**Brief**
Drop the images, then output the listing exactly.

**Records shown**
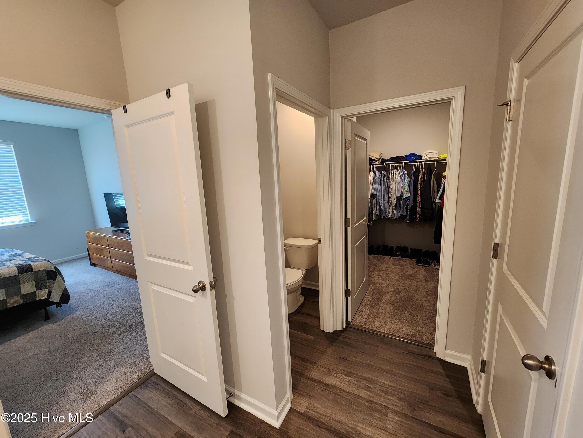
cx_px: 292
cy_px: 219
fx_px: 219
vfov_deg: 89.9
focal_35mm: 13
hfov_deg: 106.2
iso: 400
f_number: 2.2
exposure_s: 1/60
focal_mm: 2.2
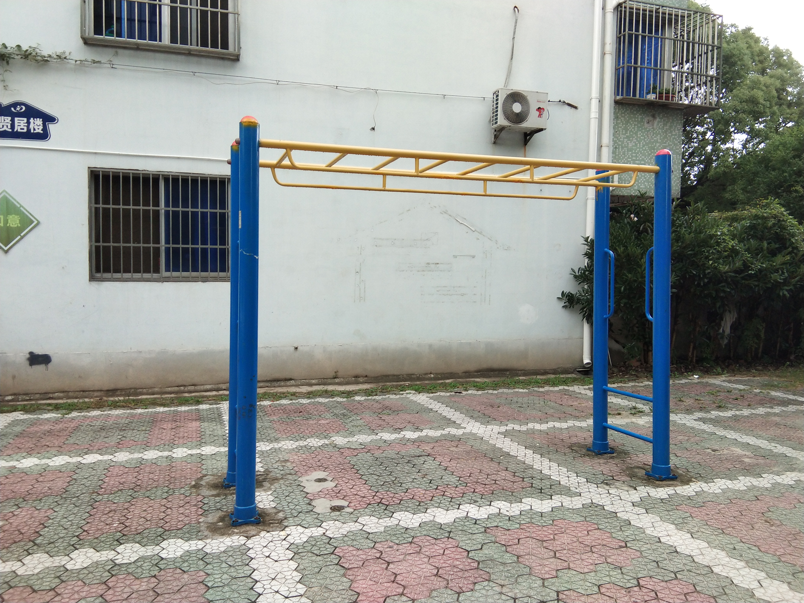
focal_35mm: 31
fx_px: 720
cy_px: 302
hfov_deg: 58.4
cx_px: 402
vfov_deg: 45.4
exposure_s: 1/100
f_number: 2.2
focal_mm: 3.69
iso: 80
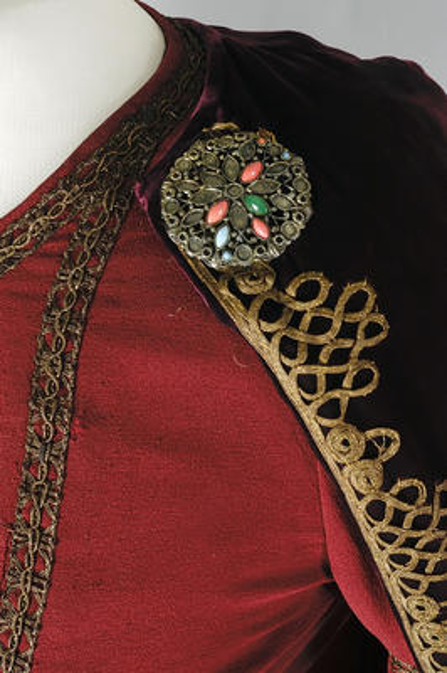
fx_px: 784
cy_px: 336
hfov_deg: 31.8
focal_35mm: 42
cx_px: 224
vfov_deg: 46.4
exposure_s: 1/60
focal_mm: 28
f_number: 18
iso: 200
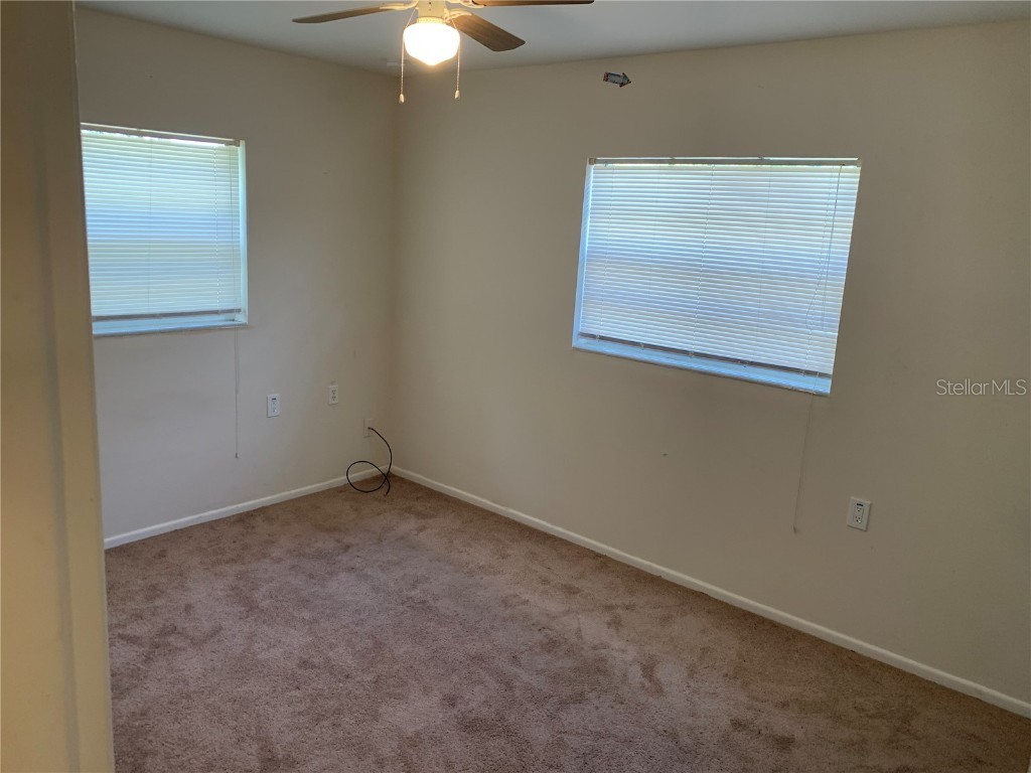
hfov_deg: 67.3
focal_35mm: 26
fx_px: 774
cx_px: 516
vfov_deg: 53.1
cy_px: 386
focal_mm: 4.25
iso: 64
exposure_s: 1/60
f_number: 1.8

**Answer area**
cx_px: 292
cy_px: 219
fx_px: 219
vfov_deg: 89.9
focal_35mm: 13
hfov_deg: 106.2
iso: 400
f_number: 2.2
exposure_s: 1/60
focal_mm: 2.2
focal_35mm: 31
fx_px: 720
cy_px: 302
hfov_deg: 58.4
cx_px: 402
vfov_deg: 45.4
exposure_s: 1/100
f_number: 2.2
focal_mm: 3.69
iso: 80
fx_px: 784
cy_px: 336
hfov_deg: 31.8
focal_35mm: 42
cx_px: 224
vfov_deg: 46.4
exposure_s: 1/60
focal_mm: 28
f_number: 18
iso: 200
hfov_deg: 67.3
focal_35mm: 26
fx_px: 774
cx_px: 516
vfov_deg: 53.1
cy_px: 386
focal_mm: 4.25
iso: 64
exposure_s: 1/60
f_number: 1.8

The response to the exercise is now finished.